Many come to South Africa just to go on a ‘Big 5’ safari. That would be lion, leopard, buffalo, rhino and elephant in case you were wondering. Pilanesberg National Park is a convenient 2 hour drive from Jo’burg and malaria free, so it was a no-brainer choice for our first weekend getaway.
Upon arrival we had a quick pep talk (or should I say indemnity disclaimer) alerting us to three primary dangers lurking in the grounds of our lodge.
1.Electric fences 2. Foot-skewering elephant thorns. 3. SNAKES
“We are in the bush” the ranger explained, “and it is snake season. Nobody has been bitten so far, but there are 3 particularly nasty customers I have to tell you about. The puff adder is the slowest of the three, although it’s the fastest striker – this fella is able to strike a balloon twice BEFORE IT POPS!
The black mamba is the most vicious and most likely to attack – his bite would require CPR en route to the hospital….which is quite a way away. And lastly there is the boomslang (tree snake) – although fairly non-confrontation preferring to stay wrapped tightly round a branch, should this little treasure bite, your chances are not so good. If it bites your finger, they’ll probably take off your hand, if it bites your elbow, they’d take off your arm……but don’t worry, our staff will check your room for snakes and other critters while you are having your dinner.‘
On that rather cheery note, we diligently followed the white gravel paths to our thatched rooms to drop our bags before heading out on our first game drive accompanied by the gentle patter of rain and lightning splintering the skyline.

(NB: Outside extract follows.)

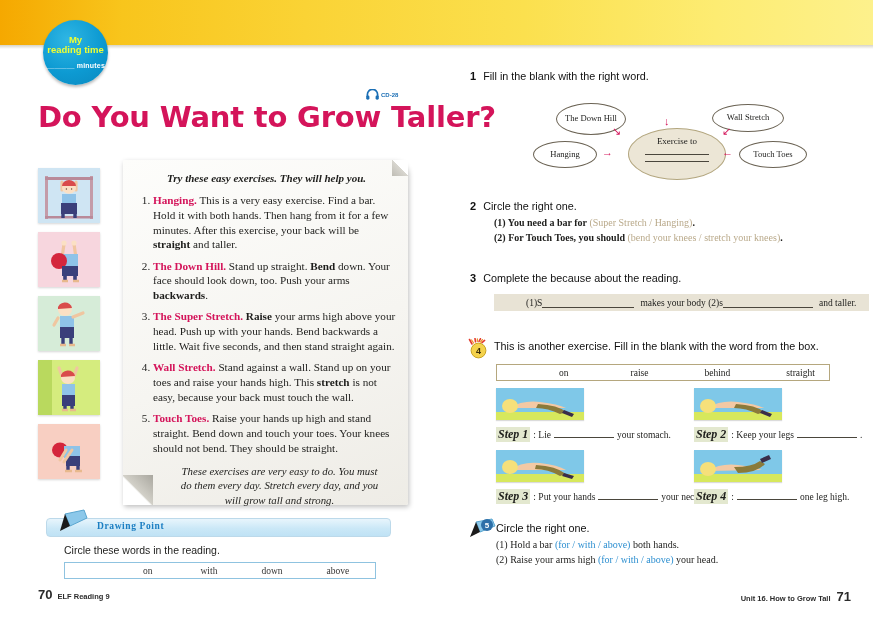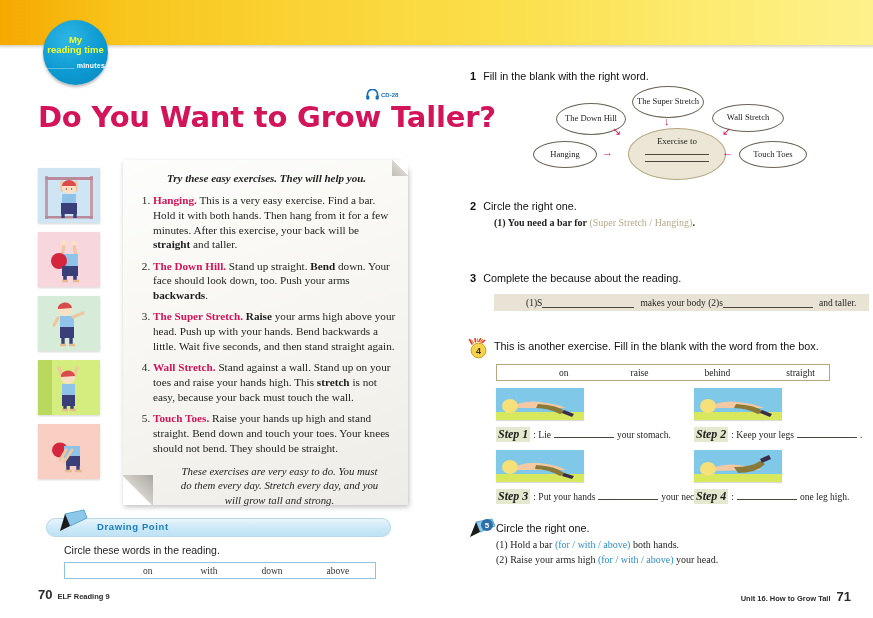"The Super Stretch" div.ell { html: <div> <span>The Super Stretch</span> </div> -> none }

We drove seemingly in circles between fields of silver grey thorn thickets and then stopped and watched in silent fascination as a herd of elephants emerged and crossed right in front of us, the alpha male and wannabe alpha male jostling for position to bring up the rear before melting back into the thicket. That was number 1 of the Big Five ticked off in style.
Midway through our outing we stopped for a cheeky beer. We parked up with 3 or 4 other safari trucks in a clearing mostly surrounded by electric fence. We warned the children to stay close and told them to play in the middle of the clearing or in the bird hide and kept a paranoid eye on them. As dusk was creeping in I looked up and realised that the fence was no longer visible and saw the Pickle giggling and hurtling full tilt towards it. Loud maternal screeching was followed by a neat baseball slide by Pickle bringing him to a halt approximately 2 or maybe even a full 3 inches from the wire!
We saw plenty of rhino – so many so that it got to the point where somebody would say ‘ooh, what’s that’ and the reply would be ‘just a rhino’! JUST a rhino?!?! These are rare, prehistoric looking and severely endangered mammals native to Africa! Number 2 of the Big Five – tick, tick, tick.
We also saw oodles of grazing impala and a buffalo in the distance (that’s the Big Five sighting I’m only counting as a half because you could only see it properly through a telescopic camera lense). Shy kudu were watchful amongst the trees and there was plenty of bird life including night jars and comical wobbling bottomed grouse with pin heads of vivid blue. The big cats were all laying low because of the rain, which was a bit of a shame, but looking at the silver lining or in this case perhaps the green lining, the apparently dead and barren landscape began to turn green before our eyes.
We learned, to the children’s delight, a surprising amount about POO! Pickle was wide eyed when he thought we were looking at Gruffalo Poo, thankfully it was only buffalo poo. …..Did you know that rhino poo works like a matchmaking service for hot and ready to trot rhinos? When they come across a pile of dung, they sniff it and stomp around in it to find out the age and sex and vital statistics of the rhino it belongs to.
It seems we needn’t have worried about the snakes and creepy crawlies this time, rather the invisible glass pane in the bathroom that Sweetpea ran straight into causing a nasty nosebleed and 2 near misses with electric fences. The second near miss was when our safari truck was skidding along a slick mud rutted track and spun precariously towards the electric fence dividing the safari land from the neighbouring platinum mine. Oh, yes, we live dangerously! Can’t recommend it highly enough though. The kids are already badgering us to go again.